#### [Problem statement]
For the data below, give again exactly the lines from the one containing "spitality towards guests." through the one containing "receiving a donation receipt.", both ends included, and no others.

Transcribed page contents
════════════════════

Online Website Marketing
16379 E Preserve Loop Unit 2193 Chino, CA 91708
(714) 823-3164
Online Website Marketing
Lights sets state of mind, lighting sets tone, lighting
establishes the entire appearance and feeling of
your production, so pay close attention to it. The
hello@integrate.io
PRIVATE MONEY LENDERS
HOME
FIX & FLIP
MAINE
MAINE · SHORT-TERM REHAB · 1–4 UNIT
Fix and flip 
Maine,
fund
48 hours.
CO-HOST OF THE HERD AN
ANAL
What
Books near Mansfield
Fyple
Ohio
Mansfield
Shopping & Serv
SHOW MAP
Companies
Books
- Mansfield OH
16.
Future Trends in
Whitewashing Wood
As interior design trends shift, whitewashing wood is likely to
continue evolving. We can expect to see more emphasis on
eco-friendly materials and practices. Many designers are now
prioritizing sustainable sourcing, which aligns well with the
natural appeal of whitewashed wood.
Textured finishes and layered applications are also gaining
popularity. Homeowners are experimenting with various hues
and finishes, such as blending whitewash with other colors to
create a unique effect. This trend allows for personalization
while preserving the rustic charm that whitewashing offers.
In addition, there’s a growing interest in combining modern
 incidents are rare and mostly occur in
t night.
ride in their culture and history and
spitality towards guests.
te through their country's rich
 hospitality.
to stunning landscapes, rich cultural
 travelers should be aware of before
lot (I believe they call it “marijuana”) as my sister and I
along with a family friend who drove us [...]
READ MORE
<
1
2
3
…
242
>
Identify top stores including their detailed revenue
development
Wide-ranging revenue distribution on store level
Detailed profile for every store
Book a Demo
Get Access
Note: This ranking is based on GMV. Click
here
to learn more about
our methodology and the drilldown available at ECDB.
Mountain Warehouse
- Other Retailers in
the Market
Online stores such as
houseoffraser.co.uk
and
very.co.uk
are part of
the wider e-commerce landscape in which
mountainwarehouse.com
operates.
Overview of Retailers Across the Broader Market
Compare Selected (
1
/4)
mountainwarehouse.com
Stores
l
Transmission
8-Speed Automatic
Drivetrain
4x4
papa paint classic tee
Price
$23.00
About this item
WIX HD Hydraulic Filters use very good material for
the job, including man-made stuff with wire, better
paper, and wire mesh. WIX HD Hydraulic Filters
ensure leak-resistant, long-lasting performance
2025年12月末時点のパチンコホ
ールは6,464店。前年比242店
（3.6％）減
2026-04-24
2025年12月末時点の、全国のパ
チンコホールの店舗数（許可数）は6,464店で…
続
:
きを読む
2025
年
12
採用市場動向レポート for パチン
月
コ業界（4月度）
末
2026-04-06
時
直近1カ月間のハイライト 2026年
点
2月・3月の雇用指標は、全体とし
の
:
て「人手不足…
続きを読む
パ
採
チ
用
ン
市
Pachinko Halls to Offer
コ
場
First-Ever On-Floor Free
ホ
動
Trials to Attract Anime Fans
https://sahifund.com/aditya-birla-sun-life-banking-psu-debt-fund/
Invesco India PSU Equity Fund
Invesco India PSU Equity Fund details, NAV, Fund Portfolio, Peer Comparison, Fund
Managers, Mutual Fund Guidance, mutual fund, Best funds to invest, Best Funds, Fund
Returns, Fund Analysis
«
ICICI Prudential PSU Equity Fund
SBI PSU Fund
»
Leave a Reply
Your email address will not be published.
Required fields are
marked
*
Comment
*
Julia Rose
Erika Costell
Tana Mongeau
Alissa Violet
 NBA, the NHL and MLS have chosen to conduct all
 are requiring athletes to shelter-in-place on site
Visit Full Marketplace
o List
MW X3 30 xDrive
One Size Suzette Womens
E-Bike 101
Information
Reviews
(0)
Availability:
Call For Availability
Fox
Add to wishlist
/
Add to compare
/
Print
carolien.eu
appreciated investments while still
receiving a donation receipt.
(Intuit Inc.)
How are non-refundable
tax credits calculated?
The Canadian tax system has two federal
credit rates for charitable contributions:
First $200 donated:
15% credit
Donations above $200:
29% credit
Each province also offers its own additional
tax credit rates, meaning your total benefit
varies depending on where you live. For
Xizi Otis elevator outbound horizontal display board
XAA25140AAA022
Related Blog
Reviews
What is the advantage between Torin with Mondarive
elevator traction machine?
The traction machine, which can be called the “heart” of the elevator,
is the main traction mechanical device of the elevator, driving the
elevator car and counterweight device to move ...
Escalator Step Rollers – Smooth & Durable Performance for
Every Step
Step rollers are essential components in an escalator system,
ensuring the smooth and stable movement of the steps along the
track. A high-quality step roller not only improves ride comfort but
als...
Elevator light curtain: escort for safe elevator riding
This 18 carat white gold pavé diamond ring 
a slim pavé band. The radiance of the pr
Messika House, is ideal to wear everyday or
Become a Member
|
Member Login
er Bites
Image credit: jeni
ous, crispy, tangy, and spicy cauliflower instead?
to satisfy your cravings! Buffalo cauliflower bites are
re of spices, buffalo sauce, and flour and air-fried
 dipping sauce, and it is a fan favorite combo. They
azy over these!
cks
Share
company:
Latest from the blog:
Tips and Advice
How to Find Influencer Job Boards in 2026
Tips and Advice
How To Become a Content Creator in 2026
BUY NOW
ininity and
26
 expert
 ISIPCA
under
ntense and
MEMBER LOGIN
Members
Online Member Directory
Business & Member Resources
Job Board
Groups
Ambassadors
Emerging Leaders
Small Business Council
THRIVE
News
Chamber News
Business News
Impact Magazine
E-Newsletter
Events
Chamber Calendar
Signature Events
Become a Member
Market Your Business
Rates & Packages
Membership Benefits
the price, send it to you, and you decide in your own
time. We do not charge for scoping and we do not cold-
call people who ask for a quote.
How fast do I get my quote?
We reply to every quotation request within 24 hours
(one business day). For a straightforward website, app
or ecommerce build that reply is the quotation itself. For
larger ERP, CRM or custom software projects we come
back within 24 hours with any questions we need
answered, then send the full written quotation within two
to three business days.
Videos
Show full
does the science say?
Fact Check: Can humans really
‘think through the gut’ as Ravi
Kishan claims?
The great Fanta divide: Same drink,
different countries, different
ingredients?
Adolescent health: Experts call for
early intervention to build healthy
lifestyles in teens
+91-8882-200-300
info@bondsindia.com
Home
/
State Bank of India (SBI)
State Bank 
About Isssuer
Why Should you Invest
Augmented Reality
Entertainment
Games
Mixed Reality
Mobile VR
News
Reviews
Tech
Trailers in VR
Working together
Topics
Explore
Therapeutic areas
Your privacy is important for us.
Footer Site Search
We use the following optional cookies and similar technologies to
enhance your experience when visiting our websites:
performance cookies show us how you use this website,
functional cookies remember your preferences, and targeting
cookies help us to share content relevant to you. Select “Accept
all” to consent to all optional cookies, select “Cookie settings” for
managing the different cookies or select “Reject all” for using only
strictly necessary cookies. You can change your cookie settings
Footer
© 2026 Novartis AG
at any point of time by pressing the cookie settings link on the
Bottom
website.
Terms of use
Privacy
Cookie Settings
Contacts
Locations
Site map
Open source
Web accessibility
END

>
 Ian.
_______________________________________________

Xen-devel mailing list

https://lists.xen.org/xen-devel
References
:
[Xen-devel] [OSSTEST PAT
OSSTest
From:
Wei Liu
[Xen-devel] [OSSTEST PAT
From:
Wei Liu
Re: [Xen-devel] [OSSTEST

════════════════════

#### [Problem solution]
spitality towards guests.
te through their country's rich
 hospitality.
to stunning landscapes, rich cultural
 travelers should be aware of before
lot (I believe they call it “marijuana”) as my sister and I
along with a family friend who drove us [...]
READ MORE
<
1
2
3
…
242
>
Identify top stores including their detailed revenue
development
Wide-ranging revenue distribution on store level
Detailed profile for every store
Book a Demo
Get Access
Note: This ranking is based on GMV. Click
here
to learn more about
our methodology and the drilldown available at ECDB.
Mountain Warehouse
- Other Retailers in
the Market
Online stores such as
houseoffraser.co.uk
and
very.co.uk
are part of
the wider e-commerce landscape in which
mountainwarehouse.com
operates.
Overview of Retailers Across the Broader Market
Compare Selected (
1
/4)
mountainwarehouse.com
Stores
l
Transmission
8-Speed Automatic
Drivetrain
4x4
papa paint classic tee
Price
$23.00
About this item
WIX HD Hydraulic Filters use very good material for
the job, including man-made stuff with wire, better
paper, and wire mesh. WIX HD Hydraulic Filters
ensure leak-resistant, long-lasting performance
2025年12月末時点のパチンコホ
ールは6,464店。前年比242店
（3.6％）減
2026-04-24
2025年12月末時点の、全国のパ
チンコホールの店舗数（許可数）は6,464店で…
続
:
きを読む
2025
年
12
採用市場動向レポート for パチン
月
コ業界（4月度）
末
2026-04-06
時
直近1カ月間のハイライト 2026年
点
2月・3月の雇用指標は、全体とし
の
:
て「人手不足…
続きを読む
パ
採
チ
用
ン
市
Pachinko Halls to Offer
コ
場
First-Ever On-Floor Free
ホ
動
Trials to Attract Anime Fans
https://sahifund.com/aditya-birla-sun-life-banking-psu-debt-fund/
Invesco India PSU Equity Fund
Invesco India PSU Equity Fund details, NAV, Fund Portfolio, Peer Comparison, Fund
Managers, Mutual Fund Guidance, mutual fund, Best funds to invest, Best Funds, Fund
Returns, Fund Analysis
«
ICICI Prudential PSU Equity Fund
SBI PSU Fund
»
Leave a Reply
Your email address will not be published.
Required fields are
marked
*
Comment
*
Julia Rose
Erika Costell
Tana Mongeau
Alissa Violet
 NBA, the NHL and MLS have chosen to conduct all
 are requiring athletes to shelter-in-place on site
Visit Full Marketplace
o List
MW X3 30 xDrive
One Size Suzette Womens
E-Bike 101
Information
Reviews
(0)
Availability:
Call For Availability
Fox
Add to wishlist
/
Add to compare
/
Print
carolien.eu
appreciated investments while still
receiving a donation receipt.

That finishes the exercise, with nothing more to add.